* Instructions for the task
Copy the records word for word, from the first line through the line that contains "[471, 127, 672, 296]", and stop there.

* Supplied material
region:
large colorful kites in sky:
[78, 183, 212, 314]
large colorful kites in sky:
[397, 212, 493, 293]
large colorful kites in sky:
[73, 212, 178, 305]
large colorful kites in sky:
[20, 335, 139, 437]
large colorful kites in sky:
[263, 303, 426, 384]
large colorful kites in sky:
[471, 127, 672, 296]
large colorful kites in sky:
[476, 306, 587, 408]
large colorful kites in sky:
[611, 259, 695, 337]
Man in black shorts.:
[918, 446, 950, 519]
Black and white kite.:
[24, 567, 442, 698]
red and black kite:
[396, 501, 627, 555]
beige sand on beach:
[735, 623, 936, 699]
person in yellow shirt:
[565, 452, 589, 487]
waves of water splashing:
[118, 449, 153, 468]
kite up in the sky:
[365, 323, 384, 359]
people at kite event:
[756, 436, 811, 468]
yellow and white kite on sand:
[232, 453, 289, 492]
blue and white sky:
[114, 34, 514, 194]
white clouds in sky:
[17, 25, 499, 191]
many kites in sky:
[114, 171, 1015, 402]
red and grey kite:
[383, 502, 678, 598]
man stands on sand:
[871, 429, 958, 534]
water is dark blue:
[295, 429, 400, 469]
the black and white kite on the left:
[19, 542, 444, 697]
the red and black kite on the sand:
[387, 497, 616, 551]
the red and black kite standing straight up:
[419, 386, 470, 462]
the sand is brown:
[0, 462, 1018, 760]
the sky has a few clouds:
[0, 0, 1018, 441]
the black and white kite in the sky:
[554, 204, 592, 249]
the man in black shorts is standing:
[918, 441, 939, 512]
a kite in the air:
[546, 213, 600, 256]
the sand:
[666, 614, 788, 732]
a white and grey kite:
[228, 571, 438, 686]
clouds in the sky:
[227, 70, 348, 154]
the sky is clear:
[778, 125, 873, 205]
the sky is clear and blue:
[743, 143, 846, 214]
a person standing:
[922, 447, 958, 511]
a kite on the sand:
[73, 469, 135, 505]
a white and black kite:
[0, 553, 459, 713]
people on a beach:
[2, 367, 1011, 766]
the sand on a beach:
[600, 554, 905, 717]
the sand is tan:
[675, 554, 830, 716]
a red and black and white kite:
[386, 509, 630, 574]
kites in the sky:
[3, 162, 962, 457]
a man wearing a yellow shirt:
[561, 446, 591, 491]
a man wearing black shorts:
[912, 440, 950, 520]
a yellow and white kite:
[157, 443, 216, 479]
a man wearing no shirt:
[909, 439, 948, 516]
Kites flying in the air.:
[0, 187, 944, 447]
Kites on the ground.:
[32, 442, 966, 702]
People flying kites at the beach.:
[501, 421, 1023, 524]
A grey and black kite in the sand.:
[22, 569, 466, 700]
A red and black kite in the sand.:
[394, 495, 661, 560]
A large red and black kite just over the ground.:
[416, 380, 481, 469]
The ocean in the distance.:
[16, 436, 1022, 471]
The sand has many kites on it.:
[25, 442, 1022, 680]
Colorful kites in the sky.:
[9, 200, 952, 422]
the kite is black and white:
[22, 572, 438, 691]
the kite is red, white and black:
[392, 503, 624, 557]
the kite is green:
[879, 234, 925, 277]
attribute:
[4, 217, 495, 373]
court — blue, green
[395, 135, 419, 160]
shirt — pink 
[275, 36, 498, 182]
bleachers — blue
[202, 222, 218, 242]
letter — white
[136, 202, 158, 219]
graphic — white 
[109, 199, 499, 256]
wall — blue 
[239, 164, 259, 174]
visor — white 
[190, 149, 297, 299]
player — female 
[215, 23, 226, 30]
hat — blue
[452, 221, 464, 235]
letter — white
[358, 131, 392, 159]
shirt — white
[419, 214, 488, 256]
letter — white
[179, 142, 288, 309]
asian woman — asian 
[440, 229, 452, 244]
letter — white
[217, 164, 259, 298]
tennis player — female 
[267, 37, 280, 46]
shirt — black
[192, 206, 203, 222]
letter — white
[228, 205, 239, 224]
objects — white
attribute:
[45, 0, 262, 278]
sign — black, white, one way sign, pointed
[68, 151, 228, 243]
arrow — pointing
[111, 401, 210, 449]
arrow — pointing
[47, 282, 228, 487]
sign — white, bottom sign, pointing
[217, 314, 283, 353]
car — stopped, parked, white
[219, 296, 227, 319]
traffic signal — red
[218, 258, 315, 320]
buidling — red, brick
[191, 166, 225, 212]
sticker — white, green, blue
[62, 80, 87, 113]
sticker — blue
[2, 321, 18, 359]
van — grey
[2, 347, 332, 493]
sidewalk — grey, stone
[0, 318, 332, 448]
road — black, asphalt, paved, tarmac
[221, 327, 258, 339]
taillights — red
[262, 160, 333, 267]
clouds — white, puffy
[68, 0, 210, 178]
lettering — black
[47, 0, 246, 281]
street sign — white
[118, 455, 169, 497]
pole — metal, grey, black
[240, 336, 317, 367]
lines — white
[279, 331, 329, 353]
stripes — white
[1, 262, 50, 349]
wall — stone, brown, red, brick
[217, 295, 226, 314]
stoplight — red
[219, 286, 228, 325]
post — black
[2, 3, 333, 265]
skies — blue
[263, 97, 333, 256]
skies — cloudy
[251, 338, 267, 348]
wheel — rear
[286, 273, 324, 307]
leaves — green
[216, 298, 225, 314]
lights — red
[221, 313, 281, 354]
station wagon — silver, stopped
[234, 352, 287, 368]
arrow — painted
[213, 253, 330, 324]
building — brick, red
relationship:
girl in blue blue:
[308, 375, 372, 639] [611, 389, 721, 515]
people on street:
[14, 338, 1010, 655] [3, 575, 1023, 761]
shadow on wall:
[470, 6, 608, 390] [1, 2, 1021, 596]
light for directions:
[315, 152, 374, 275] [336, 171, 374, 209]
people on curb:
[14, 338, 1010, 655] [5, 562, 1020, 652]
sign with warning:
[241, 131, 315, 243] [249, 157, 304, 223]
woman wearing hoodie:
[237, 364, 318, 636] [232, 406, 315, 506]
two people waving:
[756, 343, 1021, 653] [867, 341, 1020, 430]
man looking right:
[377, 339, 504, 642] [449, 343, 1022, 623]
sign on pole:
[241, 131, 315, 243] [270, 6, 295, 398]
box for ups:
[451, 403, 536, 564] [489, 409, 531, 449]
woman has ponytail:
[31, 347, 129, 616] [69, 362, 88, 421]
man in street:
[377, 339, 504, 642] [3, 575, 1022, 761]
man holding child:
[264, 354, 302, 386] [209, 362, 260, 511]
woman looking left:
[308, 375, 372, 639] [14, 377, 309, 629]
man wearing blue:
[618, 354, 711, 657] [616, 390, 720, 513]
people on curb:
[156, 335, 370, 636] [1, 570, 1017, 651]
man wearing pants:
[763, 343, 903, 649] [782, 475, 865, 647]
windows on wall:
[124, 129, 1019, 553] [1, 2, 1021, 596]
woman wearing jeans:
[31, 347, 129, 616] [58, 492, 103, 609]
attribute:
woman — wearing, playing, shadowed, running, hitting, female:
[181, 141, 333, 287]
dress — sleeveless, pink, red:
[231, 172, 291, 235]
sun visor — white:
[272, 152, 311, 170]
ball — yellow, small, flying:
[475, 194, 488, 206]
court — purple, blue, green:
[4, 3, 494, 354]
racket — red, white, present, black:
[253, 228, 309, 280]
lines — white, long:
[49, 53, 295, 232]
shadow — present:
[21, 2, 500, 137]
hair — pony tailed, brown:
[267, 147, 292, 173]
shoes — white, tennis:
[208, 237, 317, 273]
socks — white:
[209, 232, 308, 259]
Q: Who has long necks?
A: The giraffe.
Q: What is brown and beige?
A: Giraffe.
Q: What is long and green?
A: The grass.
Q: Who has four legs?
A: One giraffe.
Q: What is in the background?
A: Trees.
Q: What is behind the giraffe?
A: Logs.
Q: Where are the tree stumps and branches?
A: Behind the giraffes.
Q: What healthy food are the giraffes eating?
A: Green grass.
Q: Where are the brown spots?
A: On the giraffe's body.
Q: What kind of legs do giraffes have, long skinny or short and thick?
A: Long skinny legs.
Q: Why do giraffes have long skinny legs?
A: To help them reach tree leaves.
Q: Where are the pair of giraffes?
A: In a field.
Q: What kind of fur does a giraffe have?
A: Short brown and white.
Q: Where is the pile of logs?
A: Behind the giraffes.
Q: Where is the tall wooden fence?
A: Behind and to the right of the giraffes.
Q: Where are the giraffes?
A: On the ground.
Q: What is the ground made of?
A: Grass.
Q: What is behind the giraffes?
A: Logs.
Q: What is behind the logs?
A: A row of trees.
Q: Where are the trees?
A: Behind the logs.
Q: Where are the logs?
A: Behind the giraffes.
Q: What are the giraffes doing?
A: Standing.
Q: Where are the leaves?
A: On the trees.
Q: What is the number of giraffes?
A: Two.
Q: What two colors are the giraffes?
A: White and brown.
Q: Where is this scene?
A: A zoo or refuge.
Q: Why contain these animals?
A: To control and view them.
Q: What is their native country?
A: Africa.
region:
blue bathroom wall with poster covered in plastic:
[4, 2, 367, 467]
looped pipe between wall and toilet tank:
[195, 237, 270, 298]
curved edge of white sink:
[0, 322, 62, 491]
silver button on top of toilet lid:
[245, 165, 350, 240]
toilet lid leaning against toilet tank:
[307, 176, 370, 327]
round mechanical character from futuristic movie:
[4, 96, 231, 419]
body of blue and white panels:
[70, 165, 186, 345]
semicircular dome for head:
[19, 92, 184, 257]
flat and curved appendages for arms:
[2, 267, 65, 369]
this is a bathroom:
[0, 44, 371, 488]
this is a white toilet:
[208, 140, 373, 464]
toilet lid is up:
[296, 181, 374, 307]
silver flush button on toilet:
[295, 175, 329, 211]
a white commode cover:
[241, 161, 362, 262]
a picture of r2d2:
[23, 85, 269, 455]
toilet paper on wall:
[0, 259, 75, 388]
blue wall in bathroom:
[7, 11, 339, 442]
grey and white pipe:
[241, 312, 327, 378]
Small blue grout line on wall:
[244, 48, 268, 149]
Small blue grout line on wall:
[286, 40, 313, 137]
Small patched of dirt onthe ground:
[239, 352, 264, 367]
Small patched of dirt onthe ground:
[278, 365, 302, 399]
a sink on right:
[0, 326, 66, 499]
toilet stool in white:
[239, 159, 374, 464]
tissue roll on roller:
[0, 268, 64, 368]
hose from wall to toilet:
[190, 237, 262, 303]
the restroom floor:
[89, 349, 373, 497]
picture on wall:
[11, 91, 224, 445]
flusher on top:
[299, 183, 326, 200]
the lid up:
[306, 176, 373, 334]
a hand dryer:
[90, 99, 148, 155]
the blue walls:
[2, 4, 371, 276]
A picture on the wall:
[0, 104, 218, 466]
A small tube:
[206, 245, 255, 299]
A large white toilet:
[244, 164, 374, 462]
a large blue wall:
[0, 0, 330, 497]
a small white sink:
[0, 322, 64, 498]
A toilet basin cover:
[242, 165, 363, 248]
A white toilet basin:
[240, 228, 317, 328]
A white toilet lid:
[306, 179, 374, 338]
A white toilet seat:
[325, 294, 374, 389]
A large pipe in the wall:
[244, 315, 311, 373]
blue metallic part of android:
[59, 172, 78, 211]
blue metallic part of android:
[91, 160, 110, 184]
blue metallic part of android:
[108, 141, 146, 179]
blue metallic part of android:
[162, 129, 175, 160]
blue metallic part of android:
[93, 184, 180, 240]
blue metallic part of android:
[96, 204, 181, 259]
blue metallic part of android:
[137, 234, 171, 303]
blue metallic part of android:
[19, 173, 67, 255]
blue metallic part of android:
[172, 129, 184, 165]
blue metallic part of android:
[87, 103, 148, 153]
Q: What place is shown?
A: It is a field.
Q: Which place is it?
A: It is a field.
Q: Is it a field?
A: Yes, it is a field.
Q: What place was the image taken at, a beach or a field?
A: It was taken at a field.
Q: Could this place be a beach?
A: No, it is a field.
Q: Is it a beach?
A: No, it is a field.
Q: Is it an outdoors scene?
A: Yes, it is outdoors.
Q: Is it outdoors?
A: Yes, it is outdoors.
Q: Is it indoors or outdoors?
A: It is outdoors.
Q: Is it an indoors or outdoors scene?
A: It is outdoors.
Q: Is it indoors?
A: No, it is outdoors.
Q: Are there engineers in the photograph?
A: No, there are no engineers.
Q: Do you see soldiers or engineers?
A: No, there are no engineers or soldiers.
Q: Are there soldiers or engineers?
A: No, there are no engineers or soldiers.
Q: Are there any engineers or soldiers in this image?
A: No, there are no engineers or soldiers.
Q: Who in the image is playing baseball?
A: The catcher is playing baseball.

* Exercise answer
region:
large colorful kites in sky:
[78, 183, 212, 314]
large colorful kites in sky:
[397, 212, 493, 293]
large colorful kites in sky:
[73, 212, 178, 305]
large colorful kites in sky:
[20, 335, 139, 437]
large colorful kites in sky:
[263, 303, 426, 384]
large colorful kites in sky:
[471, 127, 672, 296]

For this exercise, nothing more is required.